▶ _Entries shown_
----
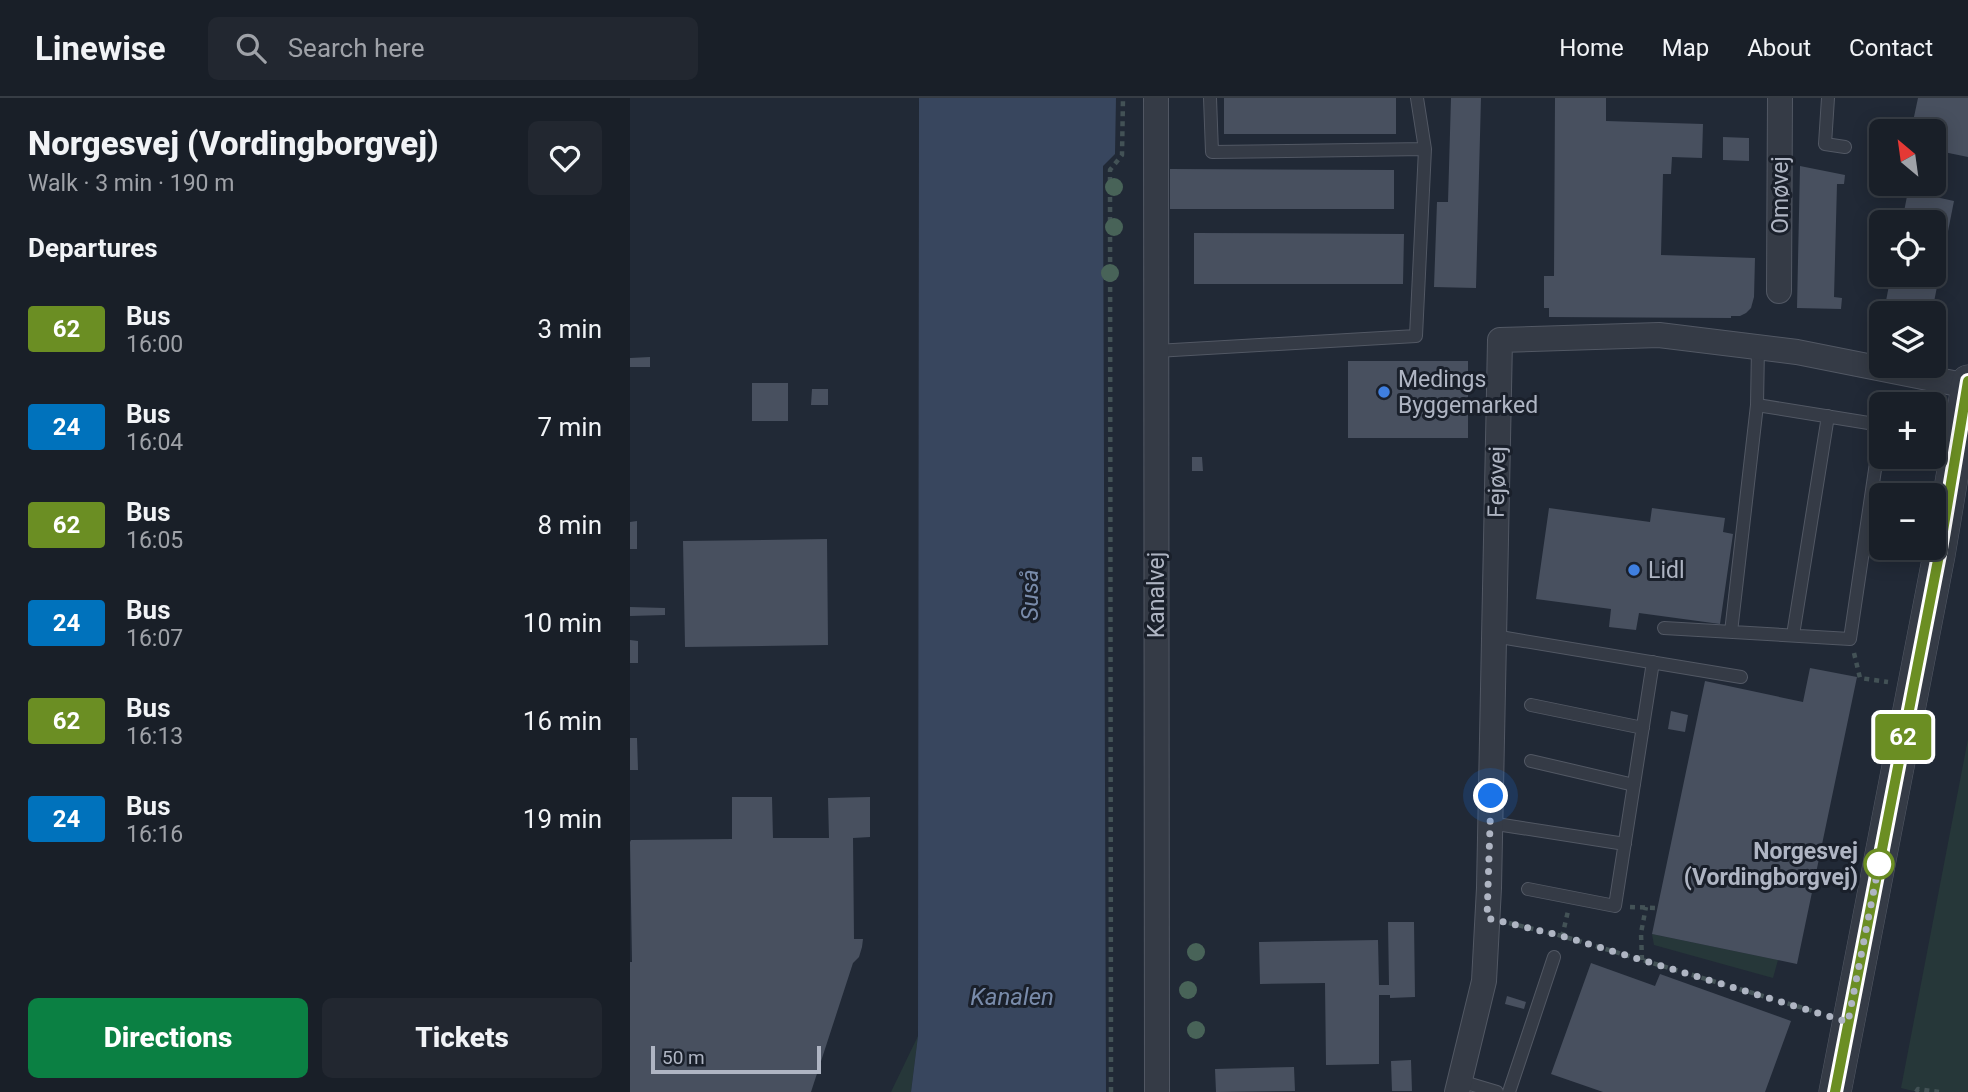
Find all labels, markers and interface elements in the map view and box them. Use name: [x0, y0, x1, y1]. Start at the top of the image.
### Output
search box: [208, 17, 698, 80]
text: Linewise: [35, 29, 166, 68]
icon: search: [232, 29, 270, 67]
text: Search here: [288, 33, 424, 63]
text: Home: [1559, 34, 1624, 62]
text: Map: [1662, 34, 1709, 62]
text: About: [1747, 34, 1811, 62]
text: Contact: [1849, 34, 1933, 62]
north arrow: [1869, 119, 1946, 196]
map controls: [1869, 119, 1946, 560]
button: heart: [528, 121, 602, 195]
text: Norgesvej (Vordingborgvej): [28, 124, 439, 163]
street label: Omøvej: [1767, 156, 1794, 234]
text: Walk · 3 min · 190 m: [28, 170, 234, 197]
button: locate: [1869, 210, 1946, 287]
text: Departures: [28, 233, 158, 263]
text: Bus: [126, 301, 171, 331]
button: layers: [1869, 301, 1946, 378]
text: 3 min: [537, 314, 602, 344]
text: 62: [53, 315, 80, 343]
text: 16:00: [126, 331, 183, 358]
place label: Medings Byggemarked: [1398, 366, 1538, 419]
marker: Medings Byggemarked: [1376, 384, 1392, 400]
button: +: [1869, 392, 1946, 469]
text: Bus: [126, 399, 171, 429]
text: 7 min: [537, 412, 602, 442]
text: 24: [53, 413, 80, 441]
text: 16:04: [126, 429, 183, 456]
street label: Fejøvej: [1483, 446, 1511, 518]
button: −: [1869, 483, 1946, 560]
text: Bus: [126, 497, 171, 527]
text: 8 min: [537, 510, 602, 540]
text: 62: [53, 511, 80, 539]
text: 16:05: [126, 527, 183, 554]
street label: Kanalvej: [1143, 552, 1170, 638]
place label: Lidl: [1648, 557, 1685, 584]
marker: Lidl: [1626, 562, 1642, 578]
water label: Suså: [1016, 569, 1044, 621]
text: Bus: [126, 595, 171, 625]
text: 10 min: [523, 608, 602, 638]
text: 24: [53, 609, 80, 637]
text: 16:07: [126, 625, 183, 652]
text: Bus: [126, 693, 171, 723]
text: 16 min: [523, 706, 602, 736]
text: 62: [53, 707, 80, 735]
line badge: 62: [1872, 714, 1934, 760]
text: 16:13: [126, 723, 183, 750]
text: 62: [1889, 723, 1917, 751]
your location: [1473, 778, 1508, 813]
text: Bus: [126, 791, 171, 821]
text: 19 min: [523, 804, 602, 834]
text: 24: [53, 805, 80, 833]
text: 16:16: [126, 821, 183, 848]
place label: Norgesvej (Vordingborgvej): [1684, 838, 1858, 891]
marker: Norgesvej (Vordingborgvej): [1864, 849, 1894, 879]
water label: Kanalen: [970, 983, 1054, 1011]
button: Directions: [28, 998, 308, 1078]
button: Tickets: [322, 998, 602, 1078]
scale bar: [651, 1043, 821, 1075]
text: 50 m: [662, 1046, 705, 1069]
----
▶ _About this task_
Restate the preceding entries in full, word for word, with the pictures removed.

▶ _Answer space_
Find all labels, markers and interface elements in the map view and box them. Use name: [x0, y0, x1, y1]. Start at the top of the image.
### Output
search box: [208, 17, 698, 80]
text: Linewise: [35, 29, 166, 68]
icon: search: [232, 29, 270, 67]
text: Search here: [288, 33, 424, 63]
text: Home: [1559, 34, 1624, 62]
text: Map: [1662, 34, 1709, 62]
text: About: [1747, 34, 1811, 62]
text: Contact: [1849, 34, 1933, 62]
north arrow: [1869, 119, 1946, 196]
map controls: [1869, 119, 1946, 560]
button: heart: [528, 121, 602, 195]
text: Norgesvej (Vordingborgvej): [28, 124, 439, 163]
street label: Omøvej: [1767, 156, 1794, 234]
text: Walk · 3 min · 190 m: [28, 170, 234, 197]
button: locate: [1869, 210, 1946, 287]
text: Departures: [28, 233, 158, 263]
text: Bus: [126, 301, 171, 331]
button: layers: [1869, 301, 1946, 378]
text: 3 min: [537, 314, 602, 344]
text: 62: [53, 315, 80, 343]
text: 16:00: [126, 331, 183, 358]
place label: Medings Byggemarked: [1398, 366, 1538, 419]
marker: Medings Byggemarked: [1376, 384, 1392, 400]
button: +: [1869, 392, 1946, 469]
text: Bus: [126, 399, 171, 429]
text: 7 min: [537, 412, 602, 442]
text: 24: [53, 413, 80, 441]
text: 16:04: [126, 429, 183, 456]
street label: Fejøvej: [1483, 446, 1511, 518]
button: −: [1869, 483, 1946, 560]
text: Bus: [126, 497, 171, 527]
text: 8 min: [537, 510, 602, 540]
text: 62: [53, 511, 80, 539]
text: 16:05: [126, 527, 183, 554]
street label: Kanalvej: [1143, 552, 1170, 638]
place label: Lidl: [1648, 557, 1685, 584]
marker: Lidl: [1626, 562, 1642, 578]
water label: Suså: [1016, 569, 1044, 621]
text: Bus: [126, 595, 171, 625]
text: 10 min: [523, 608, 602, 638]
text: 24: [53, 609, 80, 637]
text: 16:07: [126, 625, 183, 652]
text: Bus: [126, 693, 171, 723]
text: 16 min: [523, 706, 602, 736]
text: 62: [53, 707, 80, 735]
line badge: 62: [1872, 714, 1934, 760]
text: 16:13: [126, 723, 183, 750]
text: 62: [1889, 723, 1917, 751]
your location: [1473, 778, 1508, 813]
text: Bus: [126, 791, 171, 821]
text: 19 min: [523, 804, 602, 834]
text: 24: [53, 805, 80, 833]
text: 16:16: [126, 821, 183, 848]
place label: Norgesvej (Vordingborgvej): [1684, 838, 1858, 891]
marker: Norgesvej (Vordingborgvej): [1864, 849, 1894, 879]
water label: Kanalen: [970, 983, 1054, 1011]
button: Directions: [28, 998, 308, 1078]
button: Tickets: [322, 998, 602, 1078]
scale bar: [651, 1043, 821, 1075]
text: 50 m: [662, 1046, 705, 1069]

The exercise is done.